**PAGE TEXT:**
— begin —

One of the major endeavors of Quakers has always been education —not just education for a select few or for males only, but education for all regardless of gender or class. After the Civil War, Quakers realized that there was a desperate need to educate recently freed slaves. Those newly freed men and women needed to learn how to read and write. Former slaves also needed a means of supporting themselves. In order to provide the necessary education, Quakers began establishing Normal (teaching) and Industrial schools across the South.
One such school was Asheboro Normal School for Colored, located in Asheboro, North Carolina. It was established in the 1880s by the Mission Board of New York Yearly Meeting. The school served students from the primary grades through the Normal School grades. By 1891, the school in Asheboro had 15 Normal School graduates working as teachers in various locations in the United States and other countries.
By then, the school had outgrown the facility in Asheboro, and it was difficult to find boarding places for the students. Friends and others in High Point, North Carolina, were urging New York Yearly Meeting to move the school to High Point, a town with 3,000 inhabitants, much larger than Asheboro. High Point also had a much larger African American population, and it was on the main railroad line. Friends in High Point assured the Mission Board that four times the amount of public money currently received by the Asheboro school would be apportioned to a school in High Point. Although closing the school in Asheboro was a difficult decision for the Mission Board, they understood that by moving the school to High Point, they could reach three or four times as many people and do more effective work. So, by 1891, the decision to move the school to High Point was made, and subscriptions totaling $1,200 were pledged.

— end —

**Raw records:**
— begin —

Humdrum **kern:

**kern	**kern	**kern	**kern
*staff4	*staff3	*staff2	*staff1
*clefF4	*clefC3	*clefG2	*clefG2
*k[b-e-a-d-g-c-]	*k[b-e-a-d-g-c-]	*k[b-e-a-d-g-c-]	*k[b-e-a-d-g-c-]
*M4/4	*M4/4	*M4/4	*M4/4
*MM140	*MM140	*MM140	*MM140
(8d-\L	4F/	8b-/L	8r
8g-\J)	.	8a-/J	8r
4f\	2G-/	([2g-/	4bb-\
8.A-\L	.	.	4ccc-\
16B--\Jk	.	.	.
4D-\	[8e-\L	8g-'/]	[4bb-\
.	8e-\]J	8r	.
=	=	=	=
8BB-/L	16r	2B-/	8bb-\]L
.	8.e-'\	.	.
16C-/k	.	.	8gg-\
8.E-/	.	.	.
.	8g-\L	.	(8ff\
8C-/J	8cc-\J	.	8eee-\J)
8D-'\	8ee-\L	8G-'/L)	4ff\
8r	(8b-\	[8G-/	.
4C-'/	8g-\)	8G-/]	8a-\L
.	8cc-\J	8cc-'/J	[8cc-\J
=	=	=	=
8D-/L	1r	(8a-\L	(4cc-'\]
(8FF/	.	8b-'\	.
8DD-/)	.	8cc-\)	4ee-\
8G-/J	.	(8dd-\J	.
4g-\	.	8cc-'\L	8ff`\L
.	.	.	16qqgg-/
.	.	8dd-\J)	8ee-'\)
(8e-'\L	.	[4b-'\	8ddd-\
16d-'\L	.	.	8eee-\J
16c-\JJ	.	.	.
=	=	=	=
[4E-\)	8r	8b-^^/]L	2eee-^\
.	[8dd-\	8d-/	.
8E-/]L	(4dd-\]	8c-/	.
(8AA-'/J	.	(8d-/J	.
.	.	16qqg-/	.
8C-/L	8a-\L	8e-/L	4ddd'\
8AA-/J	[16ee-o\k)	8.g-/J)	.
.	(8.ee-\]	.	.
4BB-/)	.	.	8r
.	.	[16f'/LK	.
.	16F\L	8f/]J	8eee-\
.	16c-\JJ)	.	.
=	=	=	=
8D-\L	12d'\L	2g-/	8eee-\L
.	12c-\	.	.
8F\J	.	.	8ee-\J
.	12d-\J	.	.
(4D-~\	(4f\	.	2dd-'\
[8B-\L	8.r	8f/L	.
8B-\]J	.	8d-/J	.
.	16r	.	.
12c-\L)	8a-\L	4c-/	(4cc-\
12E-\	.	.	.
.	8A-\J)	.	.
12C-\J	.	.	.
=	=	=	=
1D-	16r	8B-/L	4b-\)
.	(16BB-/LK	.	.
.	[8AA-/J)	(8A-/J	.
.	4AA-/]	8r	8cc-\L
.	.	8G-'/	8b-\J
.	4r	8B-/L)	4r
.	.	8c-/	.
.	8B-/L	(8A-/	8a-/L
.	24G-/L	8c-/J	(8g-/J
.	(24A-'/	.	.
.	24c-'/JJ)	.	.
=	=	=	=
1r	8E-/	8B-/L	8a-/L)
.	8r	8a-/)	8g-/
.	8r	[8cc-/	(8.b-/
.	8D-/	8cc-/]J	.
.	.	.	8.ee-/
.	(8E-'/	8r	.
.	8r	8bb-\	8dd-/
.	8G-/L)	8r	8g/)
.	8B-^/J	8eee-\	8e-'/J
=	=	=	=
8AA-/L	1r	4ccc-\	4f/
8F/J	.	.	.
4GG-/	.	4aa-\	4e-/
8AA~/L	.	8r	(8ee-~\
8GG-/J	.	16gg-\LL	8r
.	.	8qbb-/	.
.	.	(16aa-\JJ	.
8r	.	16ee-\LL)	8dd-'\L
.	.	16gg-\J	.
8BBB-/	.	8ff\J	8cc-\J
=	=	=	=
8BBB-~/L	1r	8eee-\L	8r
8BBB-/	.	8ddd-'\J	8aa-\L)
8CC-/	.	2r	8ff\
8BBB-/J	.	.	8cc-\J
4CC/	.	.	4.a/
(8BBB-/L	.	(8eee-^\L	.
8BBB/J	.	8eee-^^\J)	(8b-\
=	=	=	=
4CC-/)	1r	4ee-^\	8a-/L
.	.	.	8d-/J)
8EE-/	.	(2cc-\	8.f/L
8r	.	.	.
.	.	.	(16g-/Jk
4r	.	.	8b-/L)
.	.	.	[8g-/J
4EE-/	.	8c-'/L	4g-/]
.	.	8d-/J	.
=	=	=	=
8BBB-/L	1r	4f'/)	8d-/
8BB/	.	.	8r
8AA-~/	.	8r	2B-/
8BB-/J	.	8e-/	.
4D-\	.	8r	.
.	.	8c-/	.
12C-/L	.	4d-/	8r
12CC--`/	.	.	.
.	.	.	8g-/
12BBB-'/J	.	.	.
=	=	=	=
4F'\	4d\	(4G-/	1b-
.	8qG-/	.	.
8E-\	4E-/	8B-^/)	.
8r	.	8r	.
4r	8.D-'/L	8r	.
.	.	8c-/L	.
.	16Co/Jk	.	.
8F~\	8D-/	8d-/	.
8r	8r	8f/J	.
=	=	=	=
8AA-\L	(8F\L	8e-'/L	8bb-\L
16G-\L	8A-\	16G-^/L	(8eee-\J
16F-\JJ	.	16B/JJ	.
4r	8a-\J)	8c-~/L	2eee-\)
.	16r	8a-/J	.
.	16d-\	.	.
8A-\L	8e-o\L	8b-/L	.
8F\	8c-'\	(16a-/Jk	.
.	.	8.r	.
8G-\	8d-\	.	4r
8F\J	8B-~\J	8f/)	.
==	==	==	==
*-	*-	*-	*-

— end —

**OBJECTIVE:** According to the text about the Quaker school in Asheboro, what total in subscriptions was pledged once the decision to move the school to High Point was made?

**SOLUTION TO THIS EXERCISE:** $1,200